У контрольно-пропускного пункта нас остановили. Младший лейтенант, вероятно караульный начальник, и молоденький солдат с винтовкой в руках с любопытством оглядели меня и пленного с головы до ног. Наверное, они тоже впервые в жизни сталкивались с вражеским солдатом вот так — лицом к лицу.
— Откуда?
— С переднего края, — ответил я.
Меня почему-то обозлил вопрос солдата. Откуда я еще мог вести пленного, как не с передовой?
— Говорят, немцы провели разведку боем? — полюбопытствовал солдат.
— Было, — ответил я, едва сдерживаясь, чтобы не послать солдата куда подальше. «Говорят!», «Разведка боем!» Побывал бы ты сам в этой разведке…
— Жарко было? — спросил лейтенант.
— Два раза атаковали, Где у вас штаб?
— Прямо по улице, потом налево, В школе.
Солдат отодвинулся, пропуская нас.
— Комм! — приказал я немцу.
Наконец мы добрались до кирпичного здания школы. Все окна были распахнуты на улицу. Из одного доносился быстрый треск пишущей машинки, у другого стоял пожилой майор и, прихлебывая из алюминиевой кружки, читал какую-то бумагу.
— Кому сдать пленного? — спросил я часового у входа.
— Ты где его подхватил? — удивленно спросил часовой, уставившись на немца.
— На передовой.
— Вот черт! — восхищенно сказал часовой. — Ты из какой части?
— Из взвода сержанта Цыбенко. Пехотный резерв.
— Товарищ майор, «языка» привели с переднего, — доложил часовой в окно.
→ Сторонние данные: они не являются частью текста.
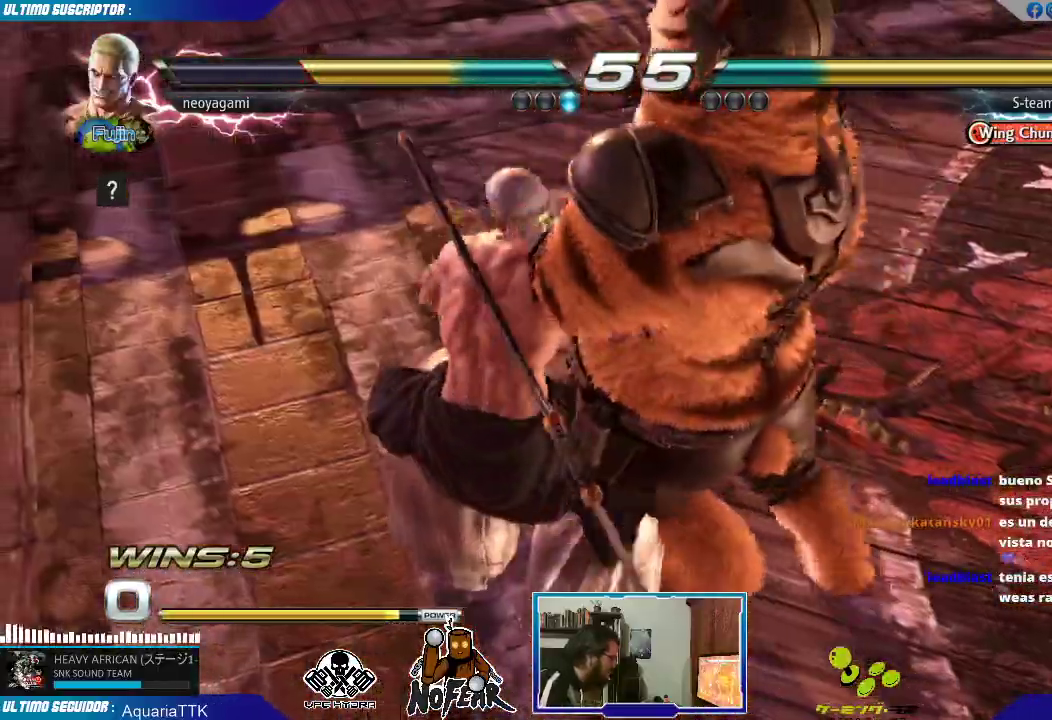
{"dt_ms": 500, "buttons": [], "left_stick": "center", "events": []}
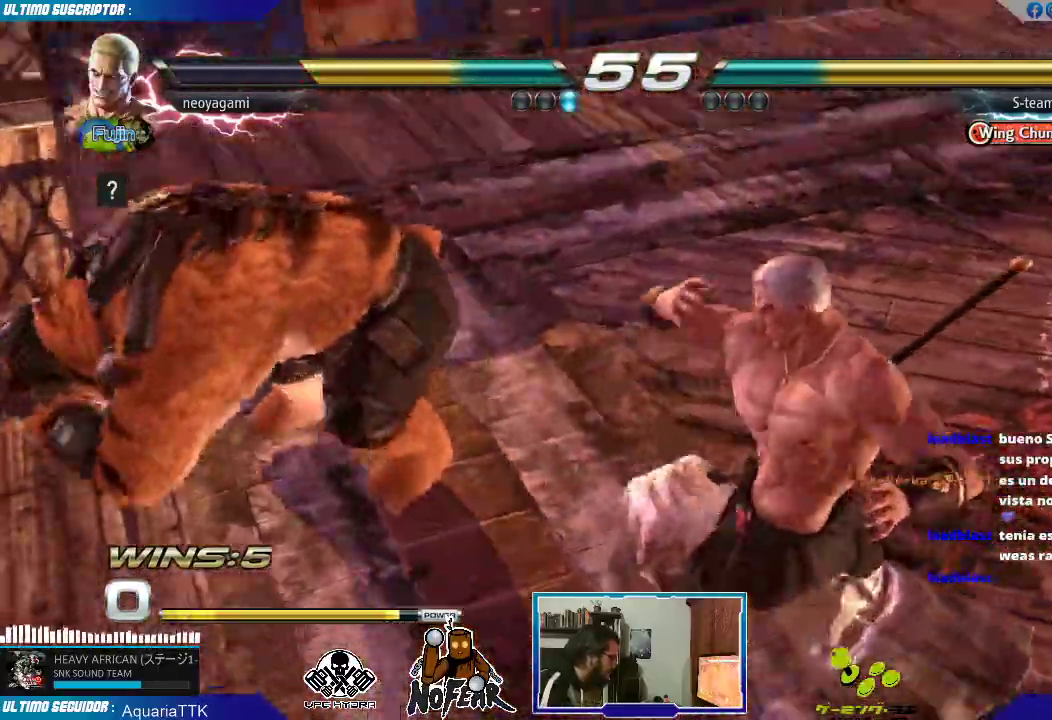
{"dt_ms": 500, "buttons": ["L1"], "left_stick": "left", "events": [[50, "SQUARE", "down"], [83, "SQUARE", "up"], [167, "SQUARE", "down"], [200, "SQUARE", "up"], [283, "SQUARE", "down"], [333, "SQUARE", "up"], [367, "left_stick", "left"], [467, "L1", "down"]]}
Майор поставил кружку на подоконник.
— Давайте сюда.
Я ввел немца в просторную комнату, в которой раньше был класс. На стене еще сохранилась черная доска, и даже на лоточке для мела лежала ссохшаяся белая тряпка. Учительский стол был завален какими-то папками и бумагами.
— Где сопроводительная? — отрывисто и не глядя на меня спросил майор.
— А… никакой сопроводительной мне не дали, товарищ майор. Просто приказали вести.
— Черт знает что! — сказал майор. — Арефьев! — крикнул он в окно. — Переводчика сюда. Живо!
Он сел за стол и стал разглядывать пленного. Немец стоял у доски, опустив руки по швам, и, отвернув лицо от майора, уставился на какую-то точку в стене. Казалось, ничто его уже не интересует; ни человек, который находился перед ним, ни дальнейшая судьба, ни сама жизнь. Он как бы весь ушел сам в себя, даже в глазах не осталось намека на движение мысли, Они застыли, не мигая, как две стекляшки. От этого оставалось какое-то тягостное впечатление.
— Товарищ майор, разрешите идти? — попросил я.
Майор ничего не ответил, даже как будто не услышал вопроса. Пришел переводчик с двумя сержантскими треугольничками в петличках, придвинул еще один стул к столу, сел. Потом в класс вошли какие-то офицеры в рыжих, выгоревших гимнастерках. Майор развернул на столе топографическую карту и сказал переводчику:
— Начнем.
Переводчик вынул из планшета лист бумаги и карандаш и сказал пленному:
— Неер коммен.
Немец подошел к столу.
— Ирэ фамилиен, наме? — спросил переводчик.
Пленный молчал.
— Загэн из ди нумер ирэ абтайлюнг?
— Цвайундфюнфцихь рэгиментс инфантери. Зюдгруппэ.
Я отошел к двери.
— Слышь, ты откуда родом? — тронул меня за локоть часовой, заглядывавший в комнату.
— Я? Из Нальчика. А что?
— Да так… — сказал часовой. — Я вот из Крымской. По второму году служу, а земляков не встречал ни разу. Сам фрица поймал?
— Нет. Наш взводный его прихватил где-то. Во время боя.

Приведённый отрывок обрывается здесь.